● **Dataset records**:
····················

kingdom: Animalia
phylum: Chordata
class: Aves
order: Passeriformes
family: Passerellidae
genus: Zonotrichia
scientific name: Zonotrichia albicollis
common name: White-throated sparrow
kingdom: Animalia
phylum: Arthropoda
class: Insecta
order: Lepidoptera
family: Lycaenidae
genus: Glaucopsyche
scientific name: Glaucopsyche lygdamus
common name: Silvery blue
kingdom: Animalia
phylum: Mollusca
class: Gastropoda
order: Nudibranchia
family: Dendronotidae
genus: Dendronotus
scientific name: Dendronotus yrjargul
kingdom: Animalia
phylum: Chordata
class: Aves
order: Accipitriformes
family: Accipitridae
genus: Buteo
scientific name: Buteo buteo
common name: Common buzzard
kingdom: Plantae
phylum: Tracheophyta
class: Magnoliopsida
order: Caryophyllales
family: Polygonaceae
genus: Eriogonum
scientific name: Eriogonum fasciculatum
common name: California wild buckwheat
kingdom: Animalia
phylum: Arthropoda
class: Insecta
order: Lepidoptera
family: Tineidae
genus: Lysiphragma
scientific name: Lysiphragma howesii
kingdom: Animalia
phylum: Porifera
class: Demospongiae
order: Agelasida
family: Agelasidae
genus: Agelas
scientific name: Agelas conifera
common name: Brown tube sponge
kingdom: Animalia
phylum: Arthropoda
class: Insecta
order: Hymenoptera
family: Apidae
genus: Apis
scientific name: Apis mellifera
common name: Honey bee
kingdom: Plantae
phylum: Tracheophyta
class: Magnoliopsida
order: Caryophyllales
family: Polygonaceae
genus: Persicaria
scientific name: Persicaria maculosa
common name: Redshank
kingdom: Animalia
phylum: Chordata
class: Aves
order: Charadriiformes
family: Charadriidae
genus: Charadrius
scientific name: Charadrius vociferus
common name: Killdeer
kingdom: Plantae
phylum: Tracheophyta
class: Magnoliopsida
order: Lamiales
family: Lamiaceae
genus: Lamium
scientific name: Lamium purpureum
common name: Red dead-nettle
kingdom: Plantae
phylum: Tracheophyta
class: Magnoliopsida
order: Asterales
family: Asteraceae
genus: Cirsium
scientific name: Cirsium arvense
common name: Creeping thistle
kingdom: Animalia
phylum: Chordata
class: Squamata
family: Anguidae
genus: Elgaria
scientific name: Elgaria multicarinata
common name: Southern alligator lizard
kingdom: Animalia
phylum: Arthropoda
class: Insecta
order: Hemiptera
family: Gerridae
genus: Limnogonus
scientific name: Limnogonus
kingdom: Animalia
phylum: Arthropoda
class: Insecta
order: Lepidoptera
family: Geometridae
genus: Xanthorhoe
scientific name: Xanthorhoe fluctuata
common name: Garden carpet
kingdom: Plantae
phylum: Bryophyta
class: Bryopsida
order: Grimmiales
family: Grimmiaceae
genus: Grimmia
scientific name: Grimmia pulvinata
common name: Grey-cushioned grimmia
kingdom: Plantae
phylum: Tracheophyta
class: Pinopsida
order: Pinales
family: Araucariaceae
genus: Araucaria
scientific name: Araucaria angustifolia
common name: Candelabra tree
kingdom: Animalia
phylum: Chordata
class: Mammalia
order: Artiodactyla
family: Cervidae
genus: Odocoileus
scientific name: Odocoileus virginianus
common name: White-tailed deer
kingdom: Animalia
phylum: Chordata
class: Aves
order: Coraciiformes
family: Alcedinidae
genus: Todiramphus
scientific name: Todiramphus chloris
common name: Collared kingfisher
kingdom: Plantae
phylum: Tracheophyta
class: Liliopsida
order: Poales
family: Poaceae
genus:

····················

Rewrite the lines of every record, swapping "common name" for "vernacular name" and leaving everything else as it is.

● **Exercise result**:
kingdom: Animalia
phylum: Chordata
class: Aves
order: Passeriformes
family: Passerellidae
genus: Zonotrichia
scientific name: Zonotrichia albicollis
vernacular name: White-throated sparrow
kingdom: Animalia
phylum: Arthropoda
class: Insecta
order: Lepidoptera
family: Lycaenidae
genus: Glaucopsyche
scientific name: Glaucopsyche lygdamus
vernacular name: Silvery blue
kingdom: Animalia
phylum: Mollusca
class: Gastropoda
order: Nudibranchia
family: Dendronotidae
genus: Dendronotus
scientific name: Dendronotus yrjargul
kingdom: Animalia
phylum: Chordata
class: Aves
order: Accipitriformes
family: Accipitridae
genus: Buteo
scientific name: Buteo buteo
vernacular name: Common buzzard
kingdom: Plantae
phylum: Tracheophyta
class: Magnoliopsida
order: Caryophyllales
family: Polygonaceae
genus: Eriogonum
scientific name: Eriogonum fasciculatum
vernacular name: California wild buckwheat
kingdom: Animalia
phylum: Arthropoda
class: Insecta
order: Lepidoptera
family: Tineidae
genus: Lysiphragma
scientific name: Lysiphragma howesii
kingdom: Animalia
phylum: Porifera
class: Demospongiae
order: Agelasida
family: Agelasidae
genus: Agelas
scientific name: Agelas conifera
vernacular name: Brown tube sponge
kingdom: Animalia
phylum: Arthropoda
class: Insecta
order: Hymenoptera
family: Apidae
genus: Apis
scientific name: Apis mellifera
vernacular name: Honey bee
kingdom: Plantae
phylum: Tracheophyta
class: Magnoliopsida
order: Caryophyllales
family: Polygonaceae
genus: Persicaria
scientific name: Persicaria maculosa
vernacular name: Redshank
kingdom: Animalia
phylum: Chordata
class: Aves
order: Charadriiformes
family: Charadriidae
genus: Charadrius
scientific name: Charadrius vociferus
vernacular name: Killdeer
kingdom: Plantae
phylum: Tracheophyta
class: Magnoliopsida
order: Lamiales
family: Lamiaceae
genus: Lamium
scientific name: Lamium purpureum
vernacular name: Red dead-nettle
kingdom: Plantae
phylum: Tracheophyta
class: Magnoliopsida
order: Asterales
family: Asteraceae
genus: Cirsium
scientific name: Cirsium arvense
vernacular name: Creeping thistle
kingdom: Animalia
phylum: Chordata
class: Squamata
family: Anguidae
genus: Elgaria
scientific name: Elgaria multicarinata
vernacular name: Southern alligator lizard
kingdom: Animalia
phylum: Arthropoda
class: Insecta
order: Hemiptera
family: Gerridae
genus: Limnogonus
scientific name: Limnogonus
kingdom: Animalia
phylum: Arthropoda
class: Insecta
order: Lepidoptera
family: Geometridae
genus: Xanthorhoe
scientific name: Xanthorhoe fluctuata
vernacular name: Garden carpet
kingdom: Plantae
phylum: Bryophyta
class: Bryopsida
order: Grimmiales
family: Grimmiaceae
genus: Grimmia
scientific name: Grimmia pulvinata
vernacular name: Grey-cushioned grimmia
kingdom: Plantae
phylum: Tracheophyta
class: Pinopsida
order: Pinales
family: Araucariaceae
genus: Araucaria
scientific name: Araucaria angustifolia
vernacular name: Candelabra tree
kingdom: Animalia
phylum: Chordata
class: Mammalia
order: Artiodactyla
family: Cervidae
genus: Odocoileus
scientific name: Odocoileus virginianus
vernacular name: White-tailed deer
kingdom: Animalia
phylum: Chordata
class: Aves
order: Coraciiformes
family: Alcedinidae
genus: Todiramphus
scientific name: Todiramphus chloris
vernacular name: Collared kingfisher
kingdom: Plantae
phylum: Tracheophyta
class: Liliopsida
order: Poales
family: Poaceae
genus:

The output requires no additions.